The black diva remains a distant figure for the pop audience her
hits touch. With geniuses like Aretha Franklin and crossover queens
like Whitney Houston exceptional by definition, the norm is Patti
LaBelles, Chaka Khans, or Toni Braxton, whose spectacular voices
and skills the black audience reveres with an intensity that
baffles casual white fans. Keyed to Houston's starring role in the
film and showcasing all of the above-named, younger stars like TLC,
SWV, Mary J. Blige, and Brandy, and some excellent newcomers, the
Waiting To Exhale soundtrack (Arista) celebrates the past and
future of a rich sensibility. Premier writer-producer "Babyface"

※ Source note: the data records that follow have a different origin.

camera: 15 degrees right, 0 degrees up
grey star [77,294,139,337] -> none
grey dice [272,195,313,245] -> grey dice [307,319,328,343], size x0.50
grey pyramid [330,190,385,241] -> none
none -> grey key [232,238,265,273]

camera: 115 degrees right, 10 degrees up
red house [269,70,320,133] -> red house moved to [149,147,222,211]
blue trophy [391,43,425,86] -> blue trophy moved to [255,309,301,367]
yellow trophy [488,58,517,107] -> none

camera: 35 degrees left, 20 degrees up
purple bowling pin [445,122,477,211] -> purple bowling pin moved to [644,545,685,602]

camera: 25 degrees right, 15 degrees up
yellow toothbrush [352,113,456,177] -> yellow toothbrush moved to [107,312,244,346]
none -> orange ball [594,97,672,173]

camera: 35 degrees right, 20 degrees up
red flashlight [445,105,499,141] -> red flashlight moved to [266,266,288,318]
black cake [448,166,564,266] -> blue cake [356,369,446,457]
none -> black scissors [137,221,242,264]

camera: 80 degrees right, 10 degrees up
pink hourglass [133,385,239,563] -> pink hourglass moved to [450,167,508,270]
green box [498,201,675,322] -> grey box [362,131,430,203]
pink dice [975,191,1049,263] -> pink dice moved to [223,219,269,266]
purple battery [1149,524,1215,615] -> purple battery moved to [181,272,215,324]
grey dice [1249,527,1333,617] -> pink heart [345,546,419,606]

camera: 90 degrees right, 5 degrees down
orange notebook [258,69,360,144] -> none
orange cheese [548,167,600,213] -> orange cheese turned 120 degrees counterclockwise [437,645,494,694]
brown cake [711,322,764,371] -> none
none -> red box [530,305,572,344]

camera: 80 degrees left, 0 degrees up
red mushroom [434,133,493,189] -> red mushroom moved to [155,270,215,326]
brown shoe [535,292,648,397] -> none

Edmonds provides material that both suits and challenges the
personas he melds together. The result is a stronger and more
varied album than most of them could manage on their own, a chance
to luxuriate in a music too gorgeous to live without.
Jo Carol Pierce is a songwriting actress who would probably be called a performance artist if she lived in New York or L.A. But she's from Austin, so just call her a displaced country singer with patter. The thing is, the patter has been worked up into a full-fledged theatre piece, and for all the raconteuring wit of songs like You Bother Me and Does God Have Us by the Twat or What?, it's the patter that makes Bad Girls Upset by the Truth (Monkey Hill) such an inspiring exploration of what it might mean to serve Jesus by taking a new man to bed every week. Of course, if no bed is available, the back seat of your car will do just fine. Even her back yard if need be.
Hey, folks--Rock & Roll Hall of Famer Al Green just released his first purely secular album in over 15 years: Your Heart's in Good Hands (MCA). In case you have doubts, it's worthy of him. And not only that, an augmented Greatest Hits (The Right Stuff/Hi) is finally CD-available. Need I say more? I hope not.